PSA velositesi (artış hızı), Yaşa özgü PSA ve serbest PSA
Kan PSA düzeylerinin sadece prostat kanseri değil, iyi huylu prostat hastalıklarında da yükselebileceği unutulmamalıdır. PSA’nın prostat kanserinden ziyade organ olarak prostata özgül bir test olması nedeniyle bir takım yardımcı tetkikler geliştirilmiştir. Klinik uygulamada en sık kullanılan yardımcı tetkikler PSA dansitesi, PSA artış hızı ( PSA velositesi), serbest PSA (Free PSA), Prostat Health Index-ProPSA ve Prostat 4k testleridir.
1. PSA Dansitesi
PSA dansitesi, kandaki PSA değerinin prostat bezi hacmine bölünmesi ile elde edilir.
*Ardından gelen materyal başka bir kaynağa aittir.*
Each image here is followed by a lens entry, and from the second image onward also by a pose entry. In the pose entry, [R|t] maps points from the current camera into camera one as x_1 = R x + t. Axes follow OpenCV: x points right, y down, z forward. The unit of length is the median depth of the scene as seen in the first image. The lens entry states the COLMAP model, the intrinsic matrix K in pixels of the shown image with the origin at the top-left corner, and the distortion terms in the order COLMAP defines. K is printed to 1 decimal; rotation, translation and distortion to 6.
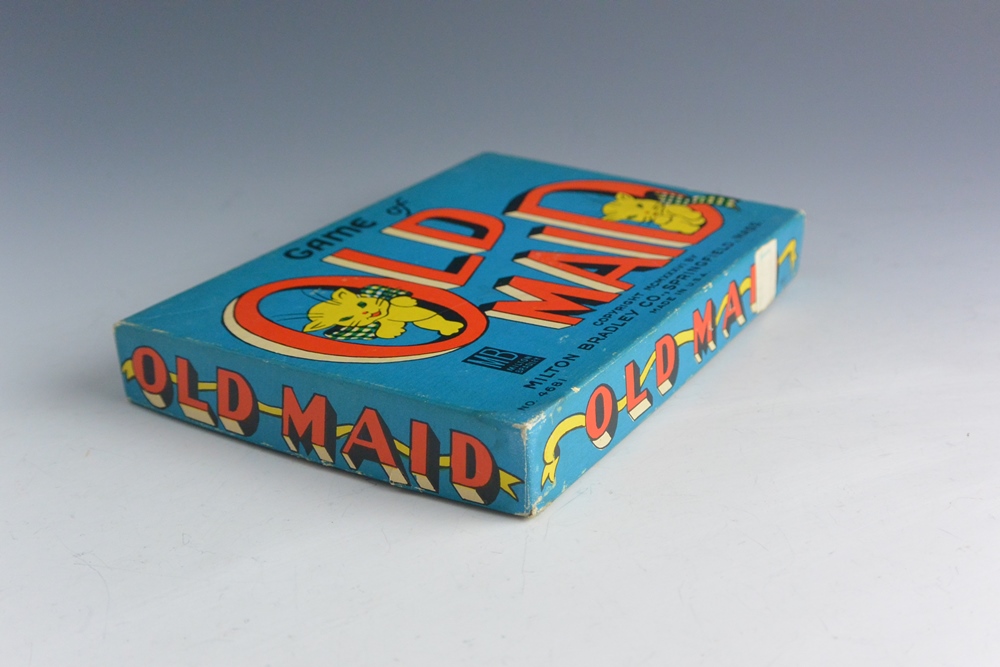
lens RADIAL K [[1190.8, 0, 500.0], [0, 1190.8, 333.5], [0, 0, 1]] dist [-0.004243, 0.039927]
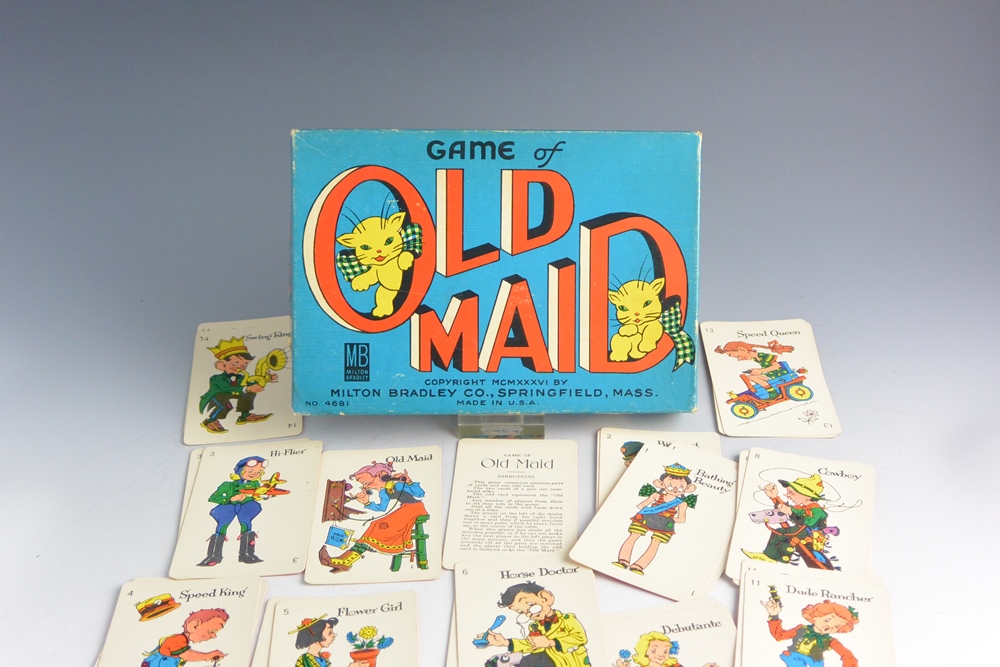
lens RADIAL K [[1190.8, 0, 500.0], [0, 1190.8, 333.5], [0, 0, 1]] dist [-0.004243, 0.039927]
pose [[0.522860, 0.849529, 0.070131, -0.042455], [-0.384777, 0.161801, 0.908717, -1.542219], [0.760634, -0.502116, 0.411478, 0.373754]]
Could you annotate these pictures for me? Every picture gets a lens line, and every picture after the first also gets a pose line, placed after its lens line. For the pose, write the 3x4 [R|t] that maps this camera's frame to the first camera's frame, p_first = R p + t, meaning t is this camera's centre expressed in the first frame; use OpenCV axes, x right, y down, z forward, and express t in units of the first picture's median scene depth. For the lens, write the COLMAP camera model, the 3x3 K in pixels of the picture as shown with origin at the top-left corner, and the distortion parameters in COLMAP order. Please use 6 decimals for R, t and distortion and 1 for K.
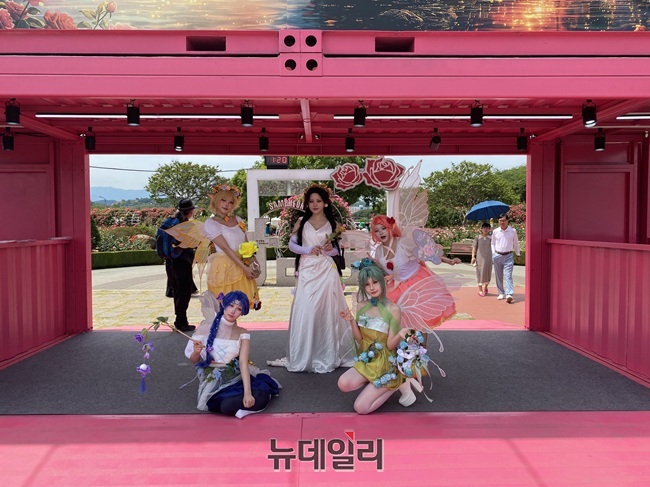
lens RADIAL K [[492.4, 0, 325.0], [0, 492.4, 243.0], [0, 0, 1]] dist [-0.000698, -0.000159]
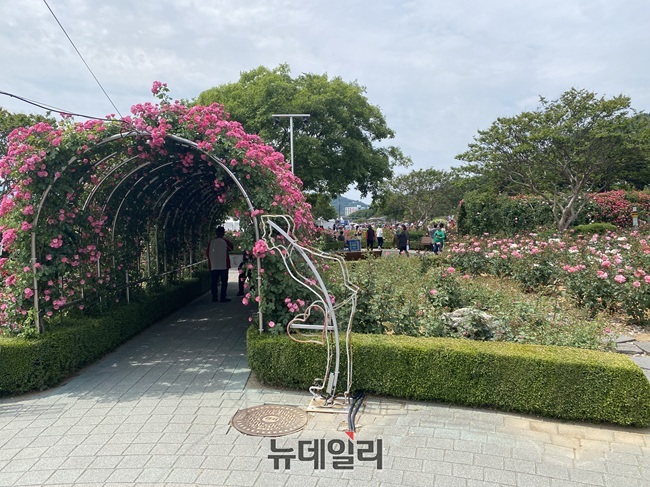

PSA düzeyi 4-10 ng/ml ölçülen ve PSA dansitesi 0,08 ng/mL2 – 0,15 ng/mL2 olan olgularda prostat biyopsisi yapılması önerilmektedir.
2. PSA velositesi
PSA velositesi, kandaki PSA düzeylerinin belirli sürelerde artış hızını ifade etmektedir. Normal koşullarda, prostat kanseri olmayan erkeklerde yılda 0,04ng/ml olarak yükselmektedir. Fakat prostat kanseri olgularında PSA velositesi daha yüksek değerlere ulaşabilmektedir. PSA seviyesi 4-10 ng/ml arasında olan erkek olgularda yılda 0.75 ng/ml ve üzeri PSA artışı %90 doğruluk oranıyla prostat kanserini öngörmektedir.
3. Free PSA (Serbest PSA), PHI ve 4kScore
Prostat bezinde üretilen ve kan dolaşımına katılan PSA molekülünün büyük çoğunluğu (%65-95 oranında) kandaki proteinlerle etkileşime girerek PSA komplekslerine dönüşür. PSA molekülüne en çok bağlanan proteinler alfa 1- anichymotrypsin (ACT) ve alfa2-macroglobulin’ dir (A2M) (Şekil.1). PSA molekülünün geri kalan kısmı ise (%5-35 kısmı) kanda herhangi bir proteine bağlanmadan serbest (serbest PSA) dolaşmaktadır. Prostat kanseri olgularında serbest PSA düzeylerinde düşme olduğu saptanmıştır. Bu nedenle prostat biyopsisi yapılmadan önce serbest PSA’nın total PSA’ya bölünmesi ile elde edilen %f-PSA değeri kullanılmaktadır. Prostat kanseri vakalarında serbest PSA düzeylerinde düşme olduğu için %f-PSA oranı azalmaktadır. Çalışmalar %f-PSA oranı %18-20 olan olgularda %85 duyarlılıkla prostat kanseri saptandığını göstermektedir.
Son yayımlanan bilimsel çalışmalar ayrıca total ve serbest PSA’ya ek olarak pro-PSA ölçümünün yapıldığı Prostate Health Index (PHI) ve 4kScore (total PSA, serbest PSA, intact PSA ve hK2) testlerinin prostat kanseri tanısında değerli bilgiler verdiğini göstermektedir.
PSA molekülü türevleri ve kandaki proteinlerle etkileşimi.